> EXERCISE DIRECTIONS
Please count the lines below that contain the word "total" and give only that number.

> DATA SECTION
--
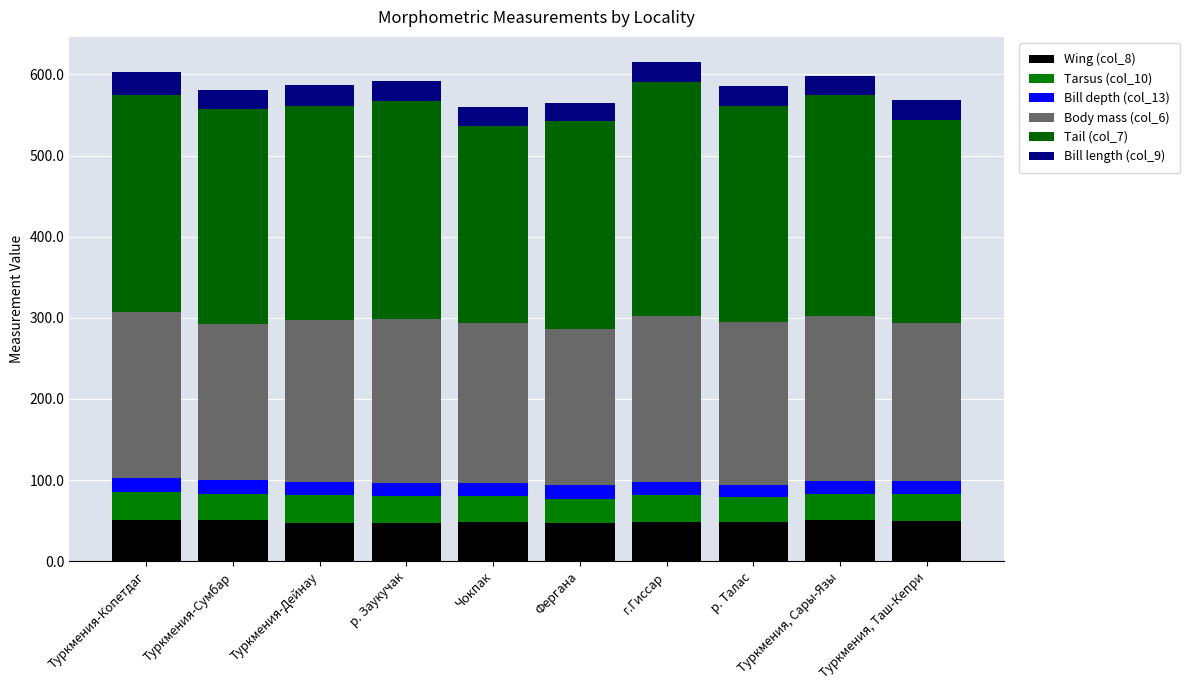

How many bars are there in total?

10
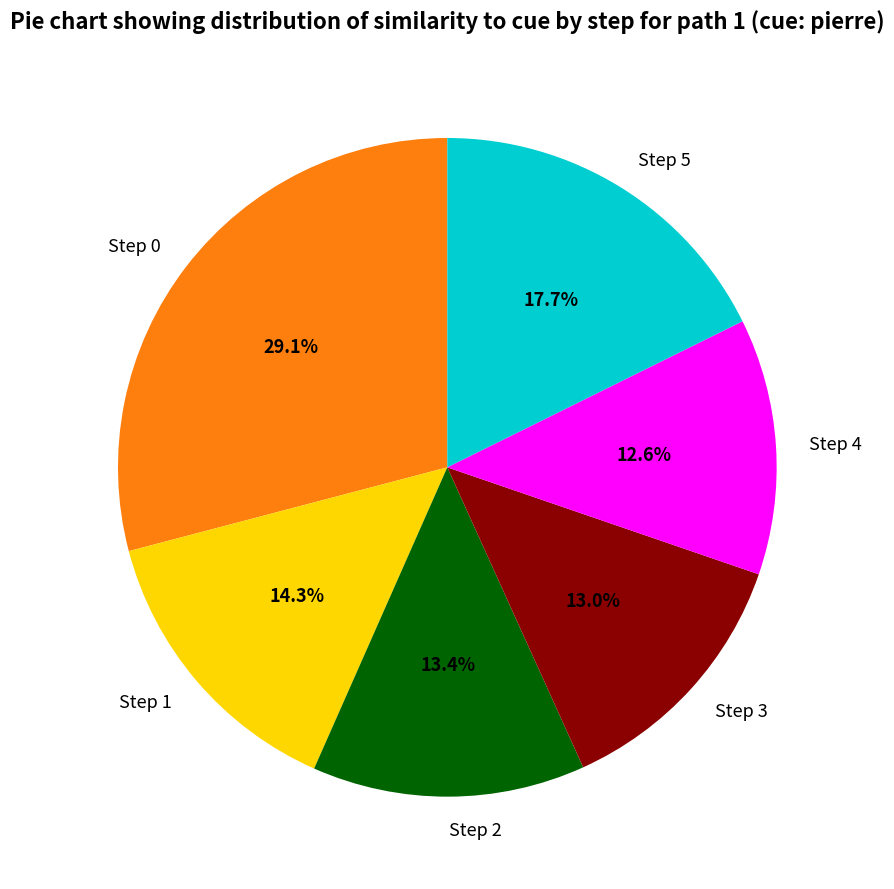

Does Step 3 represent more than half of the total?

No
--
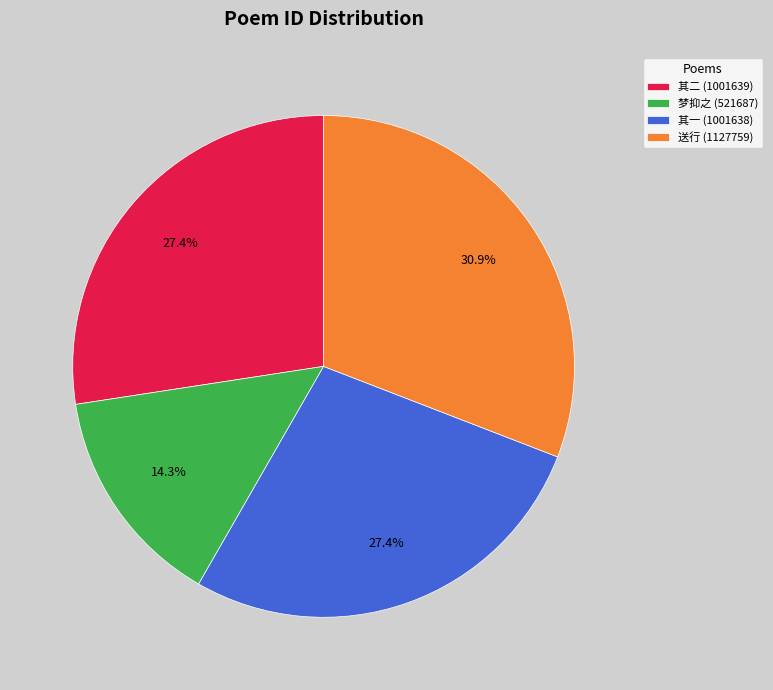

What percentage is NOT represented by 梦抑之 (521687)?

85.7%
--
> RESPONSE TO THIS EXERCISE
2